What about us? How do we come to recognize the grand metanarrative and appreciate real beauty? Surely, there is more to it than this habitual process. Remember how you learned to drive a car. You probably had a small driver’s manual. The written directions and rules for driving are not hard to understand. Yet, even though you learned those written directions and passed a test to confirm that book learning, you were still not a licensed driver. You only really learn how to drive a car after you have practiced driving a car again and again. The more that you drive under an ever-widening array of conditions, the better a driver you become.

You also learn how to drive from watching and imitating the people around you. Drivers from areas that rarely experience snow or ice take a different approach to preparing for and driving through wintry conditions than do drivers from areas with a lot more snow. You learn, at least in part, the importance of giving yourself extra time, having snow tires, and leaving extra room between vehicles from living within a community of drivers that regularly drives through snow. Through this process and this community environment, we become more sensitive to and aware of the needs of good winter driving.

Repeatedly immersing yourself in Scripture and applying that to an ever-widening array of life experiences, will help transform you into a more aware disciple. Importantly, just as with driving, this habitual Scripture reading should happen within a community of believers. Through this process and community environment, we become more sensitive to and aware of the beauty of shalom and the LORD’s plan.

Metanarrative: It’s a Wonderful Life

Remember the scene in It’s a Wonderful Life in which George Bailey is sitting in that very short chair in Mr. Potter’s office, and Mr. Potter offers him a job? The job would give George lots of money and opportunity, but it would entail that the Bedford Falls Building and Loan be closed down. George, of course, desires the fancy clothes, money, and trips to Europe that he would get with Mr. Potter’s job. He has longed for those things his whole life. Much of what this movie has presented to us about George Bailey’s desires and ambitions to this point has been about his frustrated striving after these desires. Now, he is presented with this real opportunity to get them.

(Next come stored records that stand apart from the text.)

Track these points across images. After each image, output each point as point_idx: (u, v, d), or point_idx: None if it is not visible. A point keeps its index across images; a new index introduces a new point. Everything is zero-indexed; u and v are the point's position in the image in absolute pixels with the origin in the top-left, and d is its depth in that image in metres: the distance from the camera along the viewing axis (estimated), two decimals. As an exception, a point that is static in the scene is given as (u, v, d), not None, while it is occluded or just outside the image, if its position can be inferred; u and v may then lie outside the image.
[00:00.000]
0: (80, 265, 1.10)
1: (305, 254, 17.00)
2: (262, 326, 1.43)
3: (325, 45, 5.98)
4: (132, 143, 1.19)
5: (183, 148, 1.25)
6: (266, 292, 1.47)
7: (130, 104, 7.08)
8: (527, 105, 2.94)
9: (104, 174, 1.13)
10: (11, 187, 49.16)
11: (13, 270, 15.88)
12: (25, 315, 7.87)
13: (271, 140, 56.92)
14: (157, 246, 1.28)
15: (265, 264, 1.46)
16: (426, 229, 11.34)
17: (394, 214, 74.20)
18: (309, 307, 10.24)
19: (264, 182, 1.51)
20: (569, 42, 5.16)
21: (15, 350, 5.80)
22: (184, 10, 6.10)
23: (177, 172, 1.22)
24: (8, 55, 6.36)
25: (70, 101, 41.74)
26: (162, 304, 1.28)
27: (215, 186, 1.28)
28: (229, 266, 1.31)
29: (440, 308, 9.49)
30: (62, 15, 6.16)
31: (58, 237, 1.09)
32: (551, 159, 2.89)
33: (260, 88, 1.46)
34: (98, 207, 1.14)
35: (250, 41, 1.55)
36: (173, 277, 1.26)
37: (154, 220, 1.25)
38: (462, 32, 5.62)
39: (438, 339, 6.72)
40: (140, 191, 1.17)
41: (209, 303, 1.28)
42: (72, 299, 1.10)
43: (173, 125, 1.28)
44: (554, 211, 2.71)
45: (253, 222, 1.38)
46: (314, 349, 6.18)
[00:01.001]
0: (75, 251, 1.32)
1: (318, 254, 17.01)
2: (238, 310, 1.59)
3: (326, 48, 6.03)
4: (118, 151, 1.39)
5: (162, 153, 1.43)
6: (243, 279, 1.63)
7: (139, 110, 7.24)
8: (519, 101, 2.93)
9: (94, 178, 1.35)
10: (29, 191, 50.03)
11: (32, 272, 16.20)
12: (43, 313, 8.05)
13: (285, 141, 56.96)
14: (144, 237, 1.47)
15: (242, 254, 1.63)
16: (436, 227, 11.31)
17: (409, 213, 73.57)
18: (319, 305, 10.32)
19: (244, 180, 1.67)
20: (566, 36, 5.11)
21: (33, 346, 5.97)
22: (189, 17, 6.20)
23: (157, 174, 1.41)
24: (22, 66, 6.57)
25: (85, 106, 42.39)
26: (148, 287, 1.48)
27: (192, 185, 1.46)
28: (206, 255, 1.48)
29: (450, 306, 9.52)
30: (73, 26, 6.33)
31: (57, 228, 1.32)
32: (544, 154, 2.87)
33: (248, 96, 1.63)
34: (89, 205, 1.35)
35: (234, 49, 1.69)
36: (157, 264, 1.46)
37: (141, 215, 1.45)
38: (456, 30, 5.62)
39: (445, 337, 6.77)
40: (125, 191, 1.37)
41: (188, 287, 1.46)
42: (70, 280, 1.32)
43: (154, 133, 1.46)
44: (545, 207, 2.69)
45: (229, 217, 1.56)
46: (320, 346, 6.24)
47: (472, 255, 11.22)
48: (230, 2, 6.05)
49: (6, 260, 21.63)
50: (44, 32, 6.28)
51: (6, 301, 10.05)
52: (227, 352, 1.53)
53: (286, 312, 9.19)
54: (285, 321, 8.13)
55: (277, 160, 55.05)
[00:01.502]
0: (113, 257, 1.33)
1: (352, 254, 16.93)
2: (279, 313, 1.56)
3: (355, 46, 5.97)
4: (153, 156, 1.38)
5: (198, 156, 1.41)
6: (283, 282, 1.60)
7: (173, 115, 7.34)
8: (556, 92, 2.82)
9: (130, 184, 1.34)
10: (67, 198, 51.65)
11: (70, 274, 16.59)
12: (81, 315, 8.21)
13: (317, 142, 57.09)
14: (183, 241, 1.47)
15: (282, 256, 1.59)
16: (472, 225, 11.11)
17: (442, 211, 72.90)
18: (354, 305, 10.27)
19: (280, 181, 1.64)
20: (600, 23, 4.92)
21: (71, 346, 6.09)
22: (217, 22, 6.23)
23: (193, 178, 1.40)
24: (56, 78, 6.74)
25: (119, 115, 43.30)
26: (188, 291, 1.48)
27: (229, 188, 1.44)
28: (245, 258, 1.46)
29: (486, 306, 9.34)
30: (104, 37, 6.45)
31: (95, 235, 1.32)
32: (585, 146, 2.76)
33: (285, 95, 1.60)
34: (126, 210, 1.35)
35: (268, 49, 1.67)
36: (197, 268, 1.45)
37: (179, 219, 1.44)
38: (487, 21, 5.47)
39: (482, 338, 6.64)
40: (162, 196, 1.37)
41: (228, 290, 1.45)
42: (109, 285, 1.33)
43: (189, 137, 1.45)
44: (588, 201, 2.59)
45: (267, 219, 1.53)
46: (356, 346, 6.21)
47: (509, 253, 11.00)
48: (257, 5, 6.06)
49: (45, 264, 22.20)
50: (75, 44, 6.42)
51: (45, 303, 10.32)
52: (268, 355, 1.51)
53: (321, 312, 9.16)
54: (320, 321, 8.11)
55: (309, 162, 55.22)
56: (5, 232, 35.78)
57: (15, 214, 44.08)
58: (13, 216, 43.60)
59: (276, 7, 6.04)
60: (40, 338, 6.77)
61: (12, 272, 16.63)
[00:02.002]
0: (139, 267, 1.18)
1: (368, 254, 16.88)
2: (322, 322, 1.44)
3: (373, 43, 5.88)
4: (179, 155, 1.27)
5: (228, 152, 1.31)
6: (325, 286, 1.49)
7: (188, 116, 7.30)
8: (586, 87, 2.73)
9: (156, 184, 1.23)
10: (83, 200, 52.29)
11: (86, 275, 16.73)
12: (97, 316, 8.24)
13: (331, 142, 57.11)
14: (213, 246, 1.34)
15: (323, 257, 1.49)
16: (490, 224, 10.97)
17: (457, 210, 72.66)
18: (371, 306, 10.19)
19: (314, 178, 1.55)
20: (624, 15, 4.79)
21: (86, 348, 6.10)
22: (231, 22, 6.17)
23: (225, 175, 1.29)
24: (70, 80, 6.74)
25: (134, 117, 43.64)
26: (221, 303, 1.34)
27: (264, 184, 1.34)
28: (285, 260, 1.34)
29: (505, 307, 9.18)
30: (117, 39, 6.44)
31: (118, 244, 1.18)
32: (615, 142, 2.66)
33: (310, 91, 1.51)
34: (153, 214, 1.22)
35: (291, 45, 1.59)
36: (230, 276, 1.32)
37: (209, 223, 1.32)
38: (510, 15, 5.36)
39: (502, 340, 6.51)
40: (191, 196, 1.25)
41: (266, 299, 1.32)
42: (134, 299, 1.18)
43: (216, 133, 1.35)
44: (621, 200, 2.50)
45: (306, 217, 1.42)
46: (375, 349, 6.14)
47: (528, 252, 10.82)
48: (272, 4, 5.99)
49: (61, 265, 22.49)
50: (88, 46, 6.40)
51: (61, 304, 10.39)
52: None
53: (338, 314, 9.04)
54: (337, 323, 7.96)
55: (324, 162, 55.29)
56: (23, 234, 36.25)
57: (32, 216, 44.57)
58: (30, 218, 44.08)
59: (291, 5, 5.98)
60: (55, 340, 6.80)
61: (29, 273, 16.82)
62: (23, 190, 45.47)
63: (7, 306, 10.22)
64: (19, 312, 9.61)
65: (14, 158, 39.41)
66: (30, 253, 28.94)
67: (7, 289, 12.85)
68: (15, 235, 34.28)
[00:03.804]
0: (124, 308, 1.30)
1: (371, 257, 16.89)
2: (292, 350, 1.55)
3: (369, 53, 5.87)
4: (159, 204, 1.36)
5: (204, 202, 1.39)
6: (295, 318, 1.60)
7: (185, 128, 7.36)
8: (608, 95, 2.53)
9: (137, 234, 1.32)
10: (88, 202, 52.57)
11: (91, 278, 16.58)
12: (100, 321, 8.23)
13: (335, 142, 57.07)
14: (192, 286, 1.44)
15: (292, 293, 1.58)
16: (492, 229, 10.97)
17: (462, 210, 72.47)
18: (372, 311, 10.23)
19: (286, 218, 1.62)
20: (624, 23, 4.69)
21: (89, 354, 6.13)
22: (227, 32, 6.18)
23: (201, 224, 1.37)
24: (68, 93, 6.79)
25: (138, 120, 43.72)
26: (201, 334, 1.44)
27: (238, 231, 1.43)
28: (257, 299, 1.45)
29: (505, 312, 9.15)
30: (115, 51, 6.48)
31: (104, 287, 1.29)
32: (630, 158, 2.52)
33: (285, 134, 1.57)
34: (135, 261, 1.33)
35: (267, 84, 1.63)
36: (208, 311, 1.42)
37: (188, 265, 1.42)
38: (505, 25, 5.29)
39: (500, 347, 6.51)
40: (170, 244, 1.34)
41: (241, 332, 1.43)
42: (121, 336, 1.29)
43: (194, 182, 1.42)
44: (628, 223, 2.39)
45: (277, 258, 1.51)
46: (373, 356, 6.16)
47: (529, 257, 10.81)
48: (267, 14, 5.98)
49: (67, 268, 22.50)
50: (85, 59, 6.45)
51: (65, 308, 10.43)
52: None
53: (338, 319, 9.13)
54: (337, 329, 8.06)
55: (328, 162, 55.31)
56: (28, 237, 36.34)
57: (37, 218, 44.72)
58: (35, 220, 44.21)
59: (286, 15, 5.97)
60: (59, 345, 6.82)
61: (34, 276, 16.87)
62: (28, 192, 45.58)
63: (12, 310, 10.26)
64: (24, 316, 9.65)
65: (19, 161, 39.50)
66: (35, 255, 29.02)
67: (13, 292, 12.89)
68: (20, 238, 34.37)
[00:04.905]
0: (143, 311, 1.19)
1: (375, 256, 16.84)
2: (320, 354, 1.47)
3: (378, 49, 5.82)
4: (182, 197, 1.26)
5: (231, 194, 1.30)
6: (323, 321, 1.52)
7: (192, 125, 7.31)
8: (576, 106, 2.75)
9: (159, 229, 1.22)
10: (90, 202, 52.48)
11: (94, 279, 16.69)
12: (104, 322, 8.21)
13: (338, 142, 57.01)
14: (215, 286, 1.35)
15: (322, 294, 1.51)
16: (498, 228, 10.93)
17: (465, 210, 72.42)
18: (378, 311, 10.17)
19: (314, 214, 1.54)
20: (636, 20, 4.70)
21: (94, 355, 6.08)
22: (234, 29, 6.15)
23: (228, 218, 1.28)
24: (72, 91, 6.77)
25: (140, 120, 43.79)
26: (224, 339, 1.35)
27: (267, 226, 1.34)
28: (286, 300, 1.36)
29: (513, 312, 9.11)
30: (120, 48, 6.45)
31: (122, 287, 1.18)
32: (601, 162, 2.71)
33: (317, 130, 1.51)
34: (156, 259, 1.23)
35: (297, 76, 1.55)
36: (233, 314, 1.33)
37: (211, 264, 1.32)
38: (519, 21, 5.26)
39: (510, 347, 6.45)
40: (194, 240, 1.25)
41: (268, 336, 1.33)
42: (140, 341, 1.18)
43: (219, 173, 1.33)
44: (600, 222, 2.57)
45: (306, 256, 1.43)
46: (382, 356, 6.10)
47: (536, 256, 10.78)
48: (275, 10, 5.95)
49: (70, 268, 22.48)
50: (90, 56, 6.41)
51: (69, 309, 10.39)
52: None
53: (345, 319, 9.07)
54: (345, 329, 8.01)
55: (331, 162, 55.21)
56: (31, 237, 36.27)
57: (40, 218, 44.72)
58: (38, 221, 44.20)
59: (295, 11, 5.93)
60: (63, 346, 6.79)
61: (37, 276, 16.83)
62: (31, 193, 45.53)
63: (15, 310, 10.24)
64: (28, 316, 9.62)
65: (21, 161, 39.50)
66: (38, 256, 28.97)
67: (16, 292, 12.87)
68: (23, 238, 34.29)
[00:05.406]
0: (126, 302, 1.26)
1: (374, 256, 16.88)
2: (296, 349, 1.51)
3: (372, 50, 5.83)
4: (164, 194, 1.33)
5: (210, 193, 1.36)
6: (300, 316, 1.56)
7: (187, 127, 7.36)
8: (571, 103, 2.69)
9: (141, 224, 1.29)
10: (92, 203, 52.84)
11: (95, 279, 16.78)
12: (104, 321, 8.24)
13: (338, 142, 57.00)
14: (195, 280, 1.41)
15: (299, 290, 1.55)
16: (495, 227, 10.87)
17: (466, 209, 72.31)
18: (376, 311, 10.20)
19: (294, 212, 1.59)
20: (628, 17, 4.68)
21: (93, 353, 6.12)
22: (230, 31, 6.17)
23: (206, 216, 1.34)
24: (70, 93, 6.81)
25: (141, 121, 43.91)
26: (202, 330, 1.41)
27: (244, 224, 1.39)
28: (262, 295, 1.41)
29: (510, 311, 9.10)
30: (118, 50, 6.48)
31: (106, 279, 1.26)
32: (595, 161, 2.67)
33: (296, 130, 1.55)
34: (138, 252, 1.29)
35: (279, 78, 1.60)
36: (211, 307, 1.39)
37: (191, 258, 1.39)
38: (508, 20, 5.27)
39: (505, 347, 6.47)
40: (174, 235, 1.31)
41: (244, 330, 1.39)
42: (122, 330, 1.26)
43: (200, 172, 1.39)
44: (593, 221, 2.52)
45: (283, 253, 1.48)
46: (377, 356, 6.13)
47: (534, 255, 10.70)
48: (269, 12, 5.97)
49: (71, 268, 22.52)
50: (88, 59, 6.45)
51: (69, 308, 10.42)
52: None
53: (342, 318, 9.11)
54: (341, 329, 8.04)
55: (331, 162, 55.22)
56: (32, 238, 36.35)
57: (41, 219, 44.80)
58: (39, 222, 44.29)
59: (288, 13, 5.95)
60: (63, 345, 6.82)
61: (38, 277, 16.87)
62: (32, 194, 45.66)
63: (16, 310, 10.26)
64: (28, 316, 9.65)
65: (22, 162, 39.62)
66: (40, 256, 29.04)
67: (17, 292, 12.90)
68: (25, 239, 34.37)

What does George do? He shakes Mr. Potter’s hand, and, startled, pauses to think, remember, and imagine. He thinks about his values. He remembers his Bedford Falls neighbors and his father. He imagines the destruction of shalom that would result from closing the Building and Loan. Then, he refuses Mr. Potter’s job offer. Would a younger George Bailey have done the same? What affect did the day in and day out habitual operations at the Building and Loan over the years have on his character? I think that, at least in part, it was through these that his character grew into the man he was always meant to become. Now, in Mr. Potter’s office, George Bailey has developed the character to recognize and see true beauty. True beauty does not ultimately reside in fancy clothes and trips to Europe. True beauty resides in shalom, however, small and circumscribed. His desire to save that beauty from certain destruction is now much stronger than his desire for fancy clothes and trips to Europe.

So also did Jesus’ disciples like Peter come in time to see the beauty in Mary’s anointing of Jesus. Peter came to recognize that his desire to save even his own life mattered less than his desire to faithfully play his part in the LORD’s plan. May we take time as disciples of this same Jesus to develop our characters so that we too come to recognize and desire the beauty of shalom and the LORD’s plan in our lives and neighborhoods.